Tendency to believe that relationships are more intimate than they actually are.
Make rash decisions
Threaten or attempt suicide to get attention
Diagnostic criteria (DSM-IV-TR)
The Diagnostic and Statistical Manual of Mental Disorders, a widely used manual for diagnosing mental disorders, defines histrionic personality disorder as a pervasive pattern of excessive emotionality and attention seeking, beginning by early adulthood and present in a variety of contexts, as indicated by five (or more) of the following:
1.is uncomfortable in situations in which he or she is not the center of attention
2.interaction with others is often characterized by inappropriate sexually seductive or provocative behavior
3.displays rapidly shifting and shallow expression of emotions
4.consistently uses physical appearance to draw attention to self
5.has a style of speech that is excessively impressionistic and lacking in detail
6.shows self-dramatization, theatricality, and exaggerated expression of emotion
7.is suggestible, i.e., easily influenced by others or circumstances
8.considers relationships to be more intimate than they actually are.
A mnemonic that can be used to remember the criteria for histrionic personality disorder is PRAISE ME:
P - provocative (or seductive) behavior
R - relationships, considered more intimate than they are
A - attention, must be at center of
I - influenced easily
S - speech (style) - wants to impress, lacks detail
E - emotional lability, shallowness
M - make-up - physical appearance used to draw attention to self
E - exaggerated emotions - theatrical
Diagnostic criteria (ICD-10)
The International Statistical Classification of Diseases defines histrionic personality disorder as characterized by:
self-dramatization, theatricality, exaggerated expression of emotions;
suggestibility, easily influenced by others or by circumstances;
shallow and labile affectivity;
continual seeking for excitement and activities in which the patient is the centre of attention;
inappropriate seductiveness in appearance or behaviour;
over-concern with physical attractiveness.
Associated features may include egocentricity, self-indulgence, continuous longing for appreciation, feelings that are easily hurt, and persistent manipulative behaviour to achieve own needs.

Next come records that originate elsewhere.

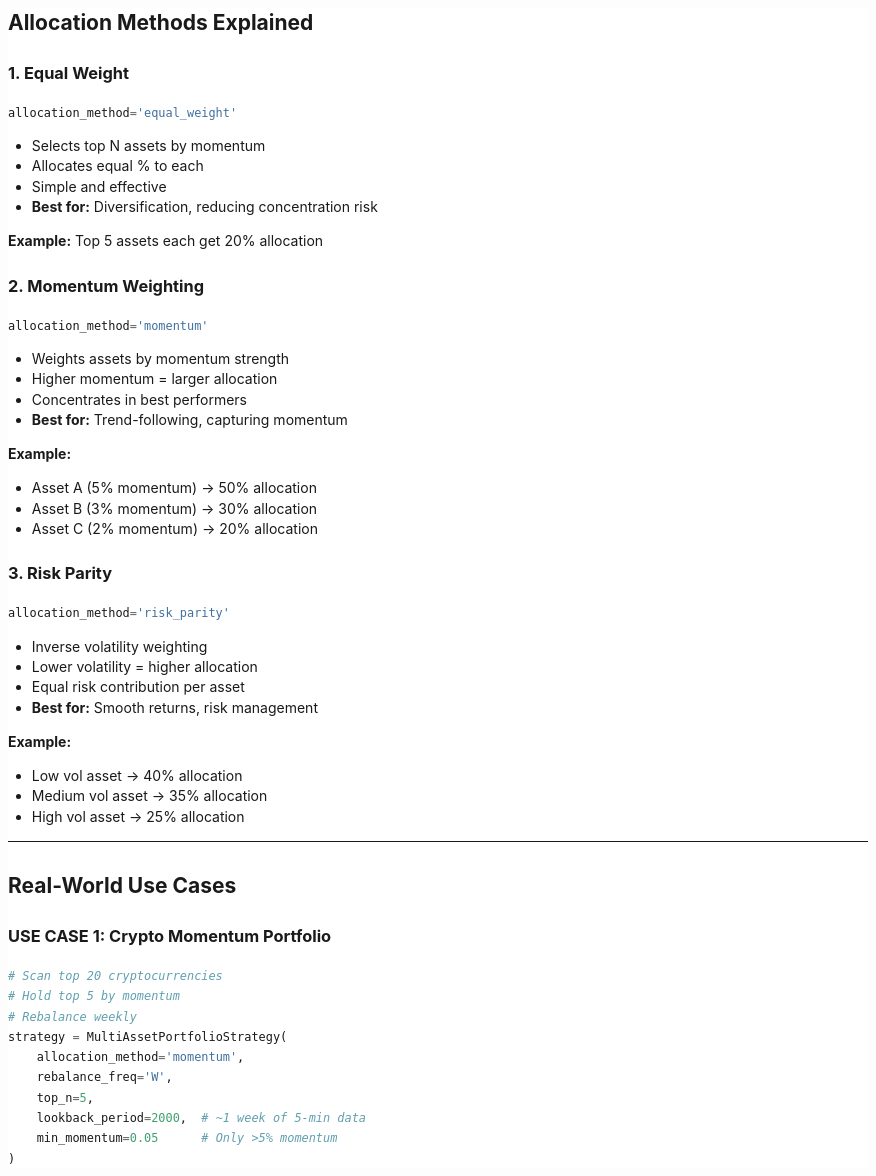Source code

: 
## Allocation Methods Explained

### 1. Equal Weight
```python
allocation_method='equal_weight'
```
- Selects top N assets by momentum
- Allocates equal % to each
- Simple and effective
- **Best for:** Diversification, reducing concentration risk

**Example:** Top 5 assets each get 20% allocation

### 2. Momentum Weighting
```python
allocation_method='momentum'
```
- Weights assets by momentum strength
- Higher momentum = larger allocation
- Concentrates in best performers
- **Best for:** Trend-following, capturing momentum

**Example:**
- Asset A (5% momentum) → 50% allocation
- Asset B (3% momentum) → 30% allocation
- Asset C (2% momentum) → 20% allocation

### 3. Risk Parity
```python
allocation_method='risk_parity'
```
- Inverse volatility weighting
- Lower volatility = higher allocation
- Equal risk contribution per asset
- **Best for:** Smooth returns, risk management

**Example:**
- Low vol asset → 40% allocation
- Medium vol asset → 35% allocation
- High vol asset → 25% allocation

---

## Real-World Use Cases

### USE CASE 1: Crypto Momentum Portfolio
```python
# Scan top 20 cryptocurrencies
# Hold top 5 by momentum
# Rebalance weekly
strategy = MultiAssetPortfolioStrategy(
    allocation_method='momentum',
    rebalance_freq='W',
    top_n=5,
    lookback_period=2000,  # ~1 week of 5-min data
    min_momentum=0.05      # Only >5% momentum
)
```
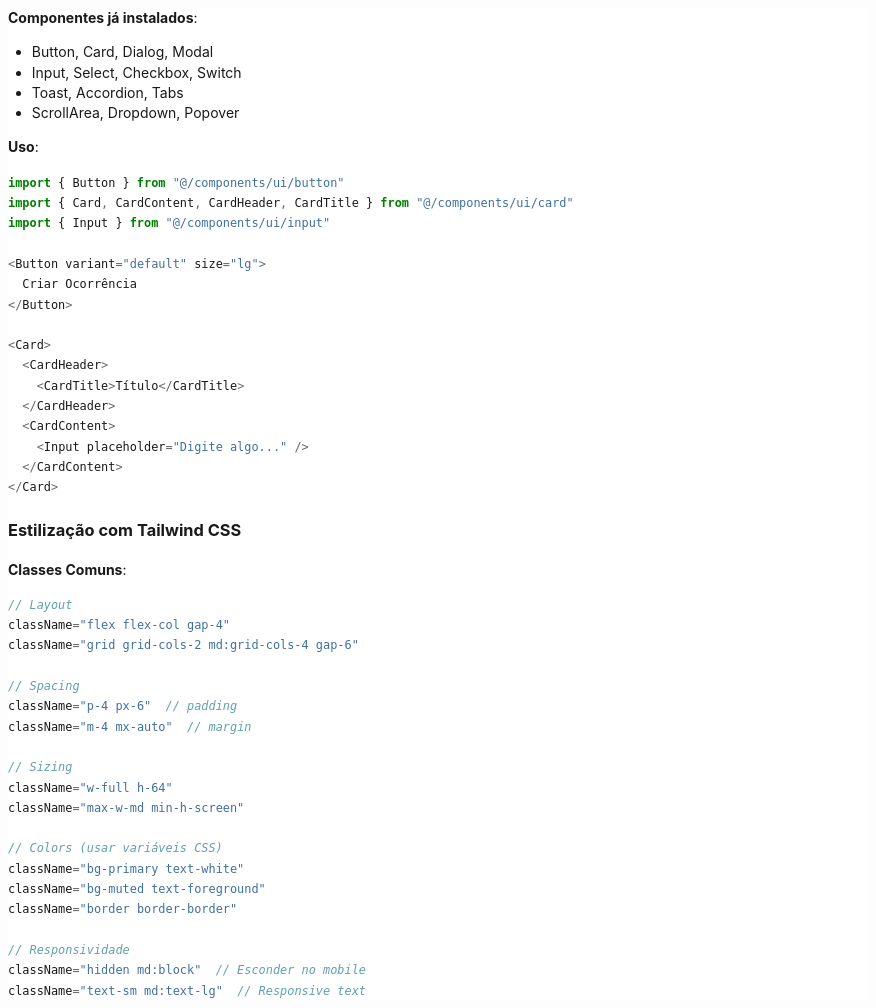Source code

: **Componentes já instalados**:
- Button, Card, Dialog, Modal
- Input, Select, Checkbox, Switch
- Toast, Accordion, Tabs
- ScrollArea, Dropdown, Popover

**Uso**:

```typescript
import { Button } from "@/components/ui/button"
import { Card, CardContent, CardHeader, CardTitle } from "@/components/ui/card"
import { Input } from "@/components/ui/input"

<Button variant="default" size="lg">
  Criar Ocorrência
</Button>

<Card>
  <CardHeader>
    <CardTitle>Título</CardTitle>
  </CardHeader>
  <CardContent>
    <Input placeholder="Digite algo..." />
  </CardContent>
</Card>
```

### Estilização com Tailwind CSS

**Classes Comuns**:

```typescript
// Layout
className="flex flex-col gap-4"
className="grid grid-cols-2 md:grid-cols-4 gap-6"

// Spacing
className="p-4 px-6"  // padding
className="m-4 mx-auto"  // margin

// Sizing
className="w-full h-64"
className="max-w-md min-h-screen"

// Colors (usar variáveis CSS)
className="bg-primary text-white"
className="bg-muted text-foreground"
className="border border-border"

// Responsividade
className="hidden md:block"  // Esconder no mobile
className="text-sm md:text-lg"  // Responsive text
```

Because of the lack of research support for work on personality disorders and long-term treatment with psychotherapy, the empirical findings on the treatment of these disorders remain based on the case report method and not on clinical trials. On the basis of case presentations, the treatment of choice is psychotherapy aimed at self-development through resolution of conflict and advancement of inhibited developmental lines. Group therapy is not recommended for those with HPD because it often perpetuates histrionic behavior because the person then has an audience to play off of.